The issue of growing up is brought up openly twice. One time is while Lum and Ataru are walking into school and she berates him by saying that they "are 17 now" , meaning that he should "grow up". The scene with Shinobu on the terrace of Mendo's estate is similar - Shinobu is wondering out loud about the meaning of life once the comfortable dreams and routines of childhood are left behind. I suspect that Lum and Shinobu are being used as the "spokespersons" for this because of the old theory that girls "mature" (mentally) faster than "boys".

Lum has to choose whether or not to "grow up" - the scene with the "circus" is taken straight from Frederico Fellini - characters, music and all. Fellini used the "circus" to symbolize his memories of youth and a number of his best films (La Dolce Vita, 8 1/2 etc.) deal with his loss of the "innocence of youth". Thus when Lum goes off into the underwater dreamstate, she is making the decision wheter or not to "grow up".

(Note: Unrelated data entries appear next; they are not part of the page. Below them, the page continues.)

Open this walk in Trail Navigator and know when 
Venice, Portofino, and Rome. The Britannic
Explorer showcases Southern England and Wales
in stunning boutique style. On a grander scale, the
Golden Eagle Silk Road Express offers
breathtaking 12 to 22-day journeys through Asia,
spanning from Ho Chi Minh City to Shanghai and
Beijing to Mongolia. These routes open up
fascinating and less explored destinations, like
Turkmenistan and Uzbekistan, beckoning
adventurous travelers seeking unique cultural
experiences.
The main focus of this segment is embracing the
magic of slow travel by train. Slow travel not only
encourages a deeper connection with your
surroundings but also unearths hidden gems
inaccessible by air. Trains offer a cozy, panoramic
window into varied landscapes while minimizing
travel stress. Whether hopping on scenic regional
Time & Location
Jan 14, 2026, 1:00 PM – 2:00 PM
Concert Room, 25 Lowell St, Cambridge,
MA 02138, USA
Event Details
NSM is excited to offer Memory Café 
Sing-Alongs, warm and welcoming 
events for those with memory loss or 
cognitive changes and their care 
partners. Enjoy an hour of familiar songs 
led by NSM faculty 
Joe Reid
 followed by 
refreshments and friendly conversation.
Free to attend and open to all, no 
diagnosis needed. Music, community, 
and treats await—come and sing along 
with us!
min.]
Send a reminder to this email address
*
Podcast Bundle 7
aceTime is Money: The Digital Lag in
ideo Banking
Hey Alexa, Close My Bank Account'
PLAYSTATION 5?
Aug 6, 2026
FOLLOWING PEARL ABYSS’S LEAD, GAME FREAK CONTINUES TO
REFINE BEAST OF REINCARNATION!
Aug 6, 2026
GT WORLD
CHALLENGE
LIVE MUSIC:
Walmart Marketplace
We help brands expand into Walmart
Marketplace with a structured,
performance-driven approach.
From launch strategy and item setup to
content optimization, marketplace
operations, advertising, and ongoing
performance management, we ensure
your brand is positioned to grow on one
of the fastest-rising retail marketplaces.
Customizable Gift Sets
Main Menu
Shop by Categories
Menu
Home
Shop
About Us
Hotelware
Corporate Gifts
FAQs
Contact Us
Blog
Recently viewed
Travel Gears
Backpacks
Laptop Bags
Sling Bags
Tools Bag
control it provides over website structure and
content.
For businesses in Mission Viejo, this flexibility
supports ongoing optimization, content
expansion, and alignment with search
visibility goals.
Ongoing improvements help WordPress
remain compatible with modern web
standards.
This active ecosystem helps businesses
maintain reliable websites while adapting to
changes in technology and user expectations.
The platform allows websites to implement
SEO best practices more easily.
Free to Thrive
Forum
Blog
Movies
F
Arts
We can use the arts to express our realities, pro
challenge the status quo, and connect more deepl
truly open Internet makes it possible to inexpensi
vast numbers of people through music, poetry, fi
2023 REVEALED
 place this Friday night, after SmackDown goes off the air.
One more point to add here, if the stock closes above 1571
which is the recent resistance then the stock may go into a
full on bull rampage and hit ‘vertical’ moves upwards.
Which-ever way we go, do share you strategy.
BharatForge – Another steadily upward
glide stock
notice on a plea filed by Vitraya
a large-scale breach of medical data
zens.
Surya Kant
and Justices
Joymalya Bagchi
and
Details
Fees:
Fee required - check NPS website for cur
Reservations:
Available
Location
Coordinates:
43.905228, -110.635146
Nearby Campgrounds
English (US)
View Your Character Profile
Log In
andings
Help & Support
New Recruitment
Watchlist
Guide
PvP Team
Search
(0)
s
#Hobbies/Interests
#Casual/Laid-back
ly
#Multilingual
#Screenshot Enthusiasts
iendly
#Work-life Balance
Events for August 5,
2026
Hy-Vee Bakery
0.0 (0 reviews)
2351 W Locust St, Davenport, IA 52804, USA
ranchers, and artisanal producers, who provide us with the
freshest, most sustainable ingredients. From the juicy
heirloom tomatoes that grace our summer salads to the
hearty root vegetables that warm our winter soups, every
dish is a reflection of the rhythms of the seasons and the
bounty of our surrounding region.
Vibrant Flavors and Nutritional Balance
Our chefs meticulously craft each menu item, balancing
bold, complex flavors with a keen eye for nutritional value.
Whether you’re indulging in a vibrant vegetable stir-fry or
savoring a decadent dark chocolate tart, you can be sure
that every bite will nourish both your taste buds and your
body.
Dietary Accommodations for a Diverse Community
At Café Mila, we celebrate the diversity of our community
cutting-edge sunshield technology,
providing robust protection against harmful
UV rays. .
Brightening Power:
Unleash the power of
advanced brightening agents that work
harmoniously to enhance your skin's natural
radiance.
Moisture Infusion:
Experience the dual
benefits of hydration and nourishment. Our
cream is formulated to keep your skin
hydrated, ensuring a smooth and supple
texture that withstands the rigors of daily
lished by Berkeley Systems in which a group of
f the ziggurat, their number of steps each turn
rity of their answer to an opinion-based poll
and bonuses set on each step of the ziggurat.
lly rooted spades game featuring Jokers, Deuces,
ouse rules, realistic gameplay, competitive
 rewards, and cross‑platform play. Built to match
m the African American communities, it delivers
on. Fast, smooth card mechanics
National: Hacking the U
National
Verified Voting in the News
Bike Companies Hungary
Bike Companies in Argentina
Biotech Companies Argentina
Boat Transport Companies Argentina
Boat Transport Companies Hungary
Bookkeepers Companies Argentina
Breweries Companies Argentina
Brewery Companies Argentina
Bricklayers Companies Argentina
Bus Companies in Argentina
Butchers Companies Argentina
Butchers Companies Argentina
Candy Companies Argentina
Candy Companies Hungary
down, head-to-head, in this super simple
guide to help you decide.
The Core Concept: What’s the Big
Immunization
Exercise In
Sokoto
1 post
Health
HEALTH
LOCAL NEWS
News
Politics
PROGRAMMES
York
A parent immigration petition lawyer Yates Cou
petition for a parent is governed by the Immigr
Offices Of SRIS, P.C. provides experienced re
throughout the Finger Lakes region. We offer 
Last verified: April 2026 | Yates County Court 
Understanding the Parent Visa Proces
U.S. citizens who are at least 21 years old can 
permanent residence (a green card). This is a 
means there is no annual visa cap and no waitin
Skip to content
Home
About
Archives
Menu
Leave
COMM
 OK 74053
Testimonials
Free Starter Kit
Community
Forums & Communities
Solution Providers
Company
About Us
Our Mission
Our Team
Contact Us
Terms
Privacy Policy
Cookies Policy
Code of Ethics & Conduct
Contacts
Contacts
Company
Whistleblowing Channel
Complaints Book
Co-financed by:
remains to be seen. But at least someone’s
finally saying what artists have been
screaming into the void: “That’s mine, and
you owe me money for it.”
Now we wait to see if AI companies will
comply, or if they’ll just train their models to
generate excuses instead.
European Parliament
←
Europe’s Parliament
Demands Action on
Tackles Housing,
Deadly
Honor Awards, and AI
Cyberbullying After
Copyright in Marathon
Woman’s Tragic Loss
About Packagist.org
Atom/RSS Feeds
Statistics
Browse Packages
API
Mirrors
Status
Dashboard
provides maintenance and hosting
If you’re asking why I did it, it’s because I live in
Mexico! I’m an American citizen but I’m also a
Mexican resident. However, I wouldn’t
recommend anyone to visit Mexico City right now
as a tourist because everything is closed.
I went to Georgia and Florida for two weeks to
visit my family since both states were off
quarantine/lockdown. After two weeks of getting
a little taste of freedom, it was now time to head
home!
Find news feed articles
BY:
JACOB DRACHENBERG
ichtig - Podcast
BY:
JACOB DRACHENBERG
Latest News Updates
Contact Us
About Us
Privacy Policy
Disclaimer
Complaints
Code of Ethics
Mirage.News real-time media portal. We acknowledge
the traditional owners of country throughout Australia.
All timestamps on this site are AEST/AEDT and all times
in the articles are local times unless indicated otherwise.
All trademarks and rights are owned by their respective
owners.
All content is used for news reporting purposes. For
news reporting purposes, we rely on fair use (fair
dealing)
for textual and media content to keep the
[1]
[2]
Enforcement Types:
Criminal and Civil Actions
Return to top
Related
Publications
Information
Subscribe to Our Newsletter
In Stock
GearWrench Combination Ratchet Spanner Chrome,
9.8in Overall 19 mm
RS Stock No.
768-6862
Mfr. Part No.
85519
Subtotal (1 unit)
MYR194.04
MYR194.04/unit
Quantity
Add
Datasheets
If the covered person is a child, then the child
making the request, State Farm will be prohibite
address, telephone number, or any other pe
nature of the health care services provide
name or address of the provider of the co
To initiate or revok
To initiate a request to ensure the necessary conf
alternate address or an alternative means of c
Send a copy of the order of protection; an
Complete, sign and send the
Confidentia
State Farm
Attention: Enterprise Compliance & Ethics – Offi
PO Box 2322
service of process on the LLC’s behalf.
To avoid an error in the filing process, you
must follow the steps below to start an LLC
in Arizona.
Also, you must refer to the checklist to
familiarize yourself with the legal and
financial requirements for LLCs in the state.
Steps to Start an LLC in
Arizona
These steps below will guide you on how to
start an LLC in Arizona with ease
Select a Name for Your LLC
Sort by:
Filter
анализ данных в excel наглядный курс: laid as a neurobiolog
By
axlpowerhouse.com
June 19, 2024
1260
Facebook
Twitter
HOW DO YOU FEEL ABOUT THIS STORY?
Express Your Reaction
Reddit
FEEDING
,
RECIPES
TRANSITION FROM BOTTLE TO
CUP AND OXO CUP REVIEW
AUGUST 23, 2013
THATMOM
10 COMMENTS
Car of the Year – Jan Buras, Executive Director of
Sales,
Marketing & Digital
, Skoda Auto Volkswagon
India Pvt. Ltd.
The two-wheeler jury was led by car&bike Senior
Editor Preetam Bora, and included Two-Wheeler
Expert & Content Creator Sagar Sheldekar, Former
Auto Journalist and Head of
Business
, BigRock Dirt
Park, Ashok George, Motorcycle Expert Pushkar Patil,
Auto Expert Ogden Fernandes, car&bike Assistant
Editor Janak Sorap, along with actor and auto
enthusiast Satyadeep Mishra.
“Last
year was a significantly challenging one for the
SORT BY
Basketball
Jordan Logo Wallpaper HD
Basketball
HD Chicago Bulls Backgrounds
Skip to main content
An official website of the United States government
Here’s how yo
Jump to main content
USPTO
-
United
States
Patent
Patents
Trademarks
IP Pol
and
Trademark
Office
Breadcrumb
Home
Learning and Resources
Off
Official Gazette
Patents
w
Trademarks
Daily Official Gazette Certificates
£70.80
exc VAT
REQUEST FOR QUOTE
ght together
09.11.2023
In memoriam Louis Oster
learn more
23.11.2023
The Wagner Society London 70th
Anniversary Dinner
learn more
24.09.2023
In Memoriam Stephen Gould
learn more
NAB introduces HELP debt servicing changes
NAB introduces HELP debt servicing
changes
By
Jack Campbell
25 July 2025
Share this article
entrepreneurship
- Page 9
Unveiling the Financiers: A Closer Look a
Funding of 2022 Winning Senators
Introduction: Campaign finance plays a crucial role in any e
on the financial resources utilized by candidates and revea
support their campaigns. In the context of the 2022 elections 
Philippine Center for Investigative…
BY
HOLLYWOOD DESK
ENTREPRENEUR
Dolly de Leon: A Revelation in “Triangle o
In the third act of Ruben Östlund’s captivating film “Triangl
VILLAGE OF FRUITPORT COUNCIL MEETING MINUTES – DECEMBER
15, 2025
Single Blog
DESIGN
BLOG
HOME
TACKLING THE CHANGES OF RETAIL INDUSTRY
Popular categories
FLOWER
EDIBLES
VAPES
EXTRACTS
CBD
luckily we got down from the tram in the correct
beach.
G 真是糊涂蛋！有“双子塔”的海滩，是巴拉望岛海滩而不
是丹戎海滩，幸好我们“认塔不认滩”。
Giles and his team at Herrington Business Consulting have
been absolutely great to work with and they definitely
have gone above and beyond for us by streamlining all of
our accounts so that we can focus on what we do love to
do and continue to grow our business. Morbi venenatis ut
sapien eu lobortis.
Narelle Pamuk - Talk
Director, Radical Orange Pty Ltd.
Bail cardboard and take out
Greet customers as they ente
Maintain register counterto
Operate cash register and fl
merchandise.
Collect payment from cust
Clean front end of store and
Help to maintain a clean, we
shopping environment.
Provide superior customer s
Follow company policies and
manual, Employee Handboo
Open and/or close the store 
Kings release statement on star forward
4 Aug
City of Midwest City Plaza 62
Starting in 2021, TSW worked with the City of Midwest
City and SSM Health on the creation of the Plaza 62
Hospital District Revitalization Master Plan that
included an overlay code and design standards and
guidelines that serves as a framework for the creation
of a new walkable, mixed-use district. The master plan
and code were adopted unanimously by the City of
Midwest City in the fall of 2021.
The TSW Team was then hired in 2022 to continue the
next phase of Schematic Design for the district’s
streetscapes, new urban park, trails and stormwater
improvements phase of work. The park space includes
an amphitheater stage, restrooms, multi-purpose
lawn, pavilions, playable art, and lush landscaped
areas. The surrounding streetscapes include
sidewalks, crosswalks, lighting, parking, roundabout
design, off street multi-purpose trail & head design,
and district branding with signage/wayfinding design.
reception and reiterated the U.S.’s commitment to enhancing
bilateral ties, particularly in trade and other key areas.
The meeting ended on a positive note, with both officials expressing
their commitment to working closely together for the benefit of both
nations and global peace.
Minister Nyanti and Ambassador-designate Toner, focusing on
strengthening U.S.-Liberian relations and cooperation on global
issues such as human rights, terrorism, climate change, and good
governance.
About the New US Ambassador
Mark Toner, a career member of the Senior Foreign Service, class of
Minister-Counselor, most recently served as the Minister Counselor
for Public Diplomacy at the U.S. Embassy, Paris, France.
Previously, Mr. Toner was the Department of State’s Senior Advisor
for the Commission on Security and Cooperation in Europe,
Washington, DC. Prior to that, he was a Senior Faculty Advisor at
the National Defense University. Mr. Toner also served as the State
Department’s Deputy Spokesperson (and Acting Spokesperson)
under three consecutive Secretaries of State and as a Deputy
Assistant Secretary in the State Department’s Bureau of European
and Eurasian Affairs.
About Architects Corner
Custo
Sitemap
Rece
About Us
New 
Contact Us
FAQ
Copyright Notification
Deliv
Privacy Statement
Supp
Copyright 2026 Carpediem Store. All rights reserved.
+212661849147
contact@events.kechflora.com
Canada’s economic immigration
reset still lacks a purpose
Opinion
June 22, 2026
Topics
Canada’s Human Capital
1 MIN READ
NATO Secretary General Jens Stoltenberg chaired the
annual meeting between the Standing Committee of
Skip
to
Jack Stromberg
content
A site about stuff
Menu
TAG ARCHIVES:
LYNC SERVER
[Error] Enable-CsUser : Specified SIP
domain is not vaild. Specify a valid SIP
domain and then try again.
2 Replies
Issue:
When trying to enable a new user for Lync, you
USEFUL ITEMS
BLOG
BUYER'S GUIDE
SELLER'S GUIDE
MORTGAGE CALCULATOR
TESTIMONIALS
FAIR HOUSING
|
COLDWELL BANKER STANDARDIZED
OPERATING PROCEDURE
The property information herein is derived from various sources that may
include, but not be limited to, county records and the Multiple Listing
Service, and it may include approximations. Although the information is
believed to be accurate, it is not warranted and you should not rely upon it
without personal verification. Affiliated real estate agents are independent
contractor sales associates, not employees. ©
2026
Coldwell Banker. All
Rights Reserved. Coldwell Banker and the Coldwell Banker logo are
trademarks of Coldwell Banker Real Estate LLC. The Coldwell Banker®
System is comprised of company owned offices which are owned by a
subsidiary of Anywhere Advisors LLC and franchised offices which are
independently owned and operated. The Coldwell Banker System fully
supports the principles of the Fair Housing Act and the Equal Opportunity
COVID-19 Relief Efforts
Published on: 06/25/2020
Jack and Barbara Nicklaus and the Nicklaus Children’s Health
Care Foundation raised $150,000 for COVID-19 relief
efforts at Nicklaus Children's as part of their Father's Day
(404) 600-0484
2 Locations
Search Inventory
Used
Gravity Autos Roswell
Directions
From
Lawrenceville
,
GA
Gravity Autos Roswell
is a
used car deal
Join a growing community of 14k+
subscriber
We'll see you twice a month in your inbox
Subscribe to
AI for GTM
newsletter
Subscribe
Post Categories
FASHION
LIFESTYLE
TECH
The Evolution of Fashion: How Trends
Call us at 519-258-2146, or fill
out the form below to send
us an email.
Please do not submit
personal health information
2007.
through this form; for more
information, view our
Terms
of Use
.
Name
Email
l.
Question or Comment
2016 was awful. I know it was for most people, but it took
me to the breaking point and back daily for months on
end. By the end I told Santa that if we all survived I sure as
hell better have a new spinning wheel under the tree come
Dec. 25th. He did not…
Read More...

The "grown up" world in this UY film is shown to be ordinary (but still acceptable to all but Lum, as per the reactions of Ataru, Megane, Mendo, Shinobu, etc. - they are getting on with their lives). In Movie 3 also, Tomobiki turns "ordinary" when Lum is away. In both cases though, reality is only "ordinary" when it is compared to the childhood ("the good old days", "the Golden Age", etc.). Lum chooses to retain her "childishness" and the magic returns to Tomobiki (in a very similar way to the ending of Labyrinth in which the heroine chooses to not yet release her childhood fantasies).

Liner Notes

General Note: This film was made after the end of the TV series. As of the time of this writing (October, 1993), we have only released about 20% of the series, so some of the characters (such as Ton) have not yet appeared.

Lum's reaction to Ataru feeding her the umeboshi (pickled plum) at Mendou's Cherry-blossom viewing (hanami) party, i.e., "What did you feed me?!" stems from Oni getting drunk on umeboshi. For more details, see TV Set 11, Episode 42, Story 65, "Drunkard's Boogie." To find out about hanami, see "I Howl at the Moon" (Tsuki ni Hoeru), in OVA Set 2.

If you've ever seen a live crab taken out of water, it starts foaming. That's the reference Megane makes when he says, "H...Hey, Mendou! Is your cherry tree a crab monster or something?!"

Oshiruko is basically a soup made of sweet red beans. It's really sweet (essentially made with beans, sugar, and a pinch of salt), and resembles chocolate. It is also very high in calories, which is why Shinobu gives Ataru the line, "Too bad... I'm on a diet!"

As for Ataru's follow-up, "Then I'll rub your shoulders for you!" Parents (especially mothers) usually ask their children to rub their shoulders after a meal.

When the class shouts, "ULTRA SUPER ELECTRIC ATTACK!" the pose Lum strikes is from the legendary "Ultra Seven," celebrating its 25th anniversary as of this writing (1993), and considered the best of all of Tsuburaya Productions' Ultra Series. The pose is the mirror image of the one which Ultra Seven struck to fire his "Wide Shot," the most powerful of all his energy attacks: Ultra Seven shot from his right forearm, with his right elbow on the backs of the fingers of his left hand, whereas Lum fires from her left forearm, with her left elbow on the backs of the fingers of her right hand. She strikes the pose correctly a couple of times in the manga as well.

Cicadas come out in summer, dragonflies in autumn. The movie takes place in spring (April), hence the confusion.

"Oni no Kakuran" (lit. ONI's summer sickness) is an expression used whenever someone who never gets ill (esp. someone who's very strong and athletic) somehow gets sick. Used in reference to Lum, a real Oni, it, produces a nice pun in the original Japanese.

The word "Olm," apparently a measurement of intelligence, was a was a made-up word in the original, and when we asked Kitty for a romanization, they gave us authorization to romanize it as we saw fit.

The names of Mendou Shutaro's dream brides, "Sakura, Shinobu, Akina, Kyooko, Momoko, Yuki, Keiko, etc..." are, except for the first two, the names of popular Japanese Pop/idol singers and other "talents" of the time.

"The mountain where we chased rabbits..." (Usagioishikano-yama) "The river where we fished for small crucian carp..." (Kobuna, tsurishi kano kawa...) are lyrics from "Furusato" (which in this context is perhaps best translated as "Home"), a famous traditional Japanese song.